• **PROBLEM TO WORK ON**
In the records below, please swap "Worldwide" for "Around the World" and give the lines again with everything else unchanged, leaving out the pictures.

• **GIVEN ENTRIES**
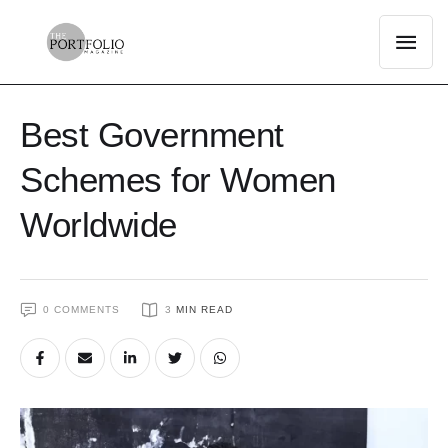
Best Government
Schemes for Women
Worldwide
0
 COMMENTS
3
 MIN READ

• **YOUR SOLUTION**
Best Government
Schemes for Women
Around the World
0
 COMMENTS
3
 MIN READ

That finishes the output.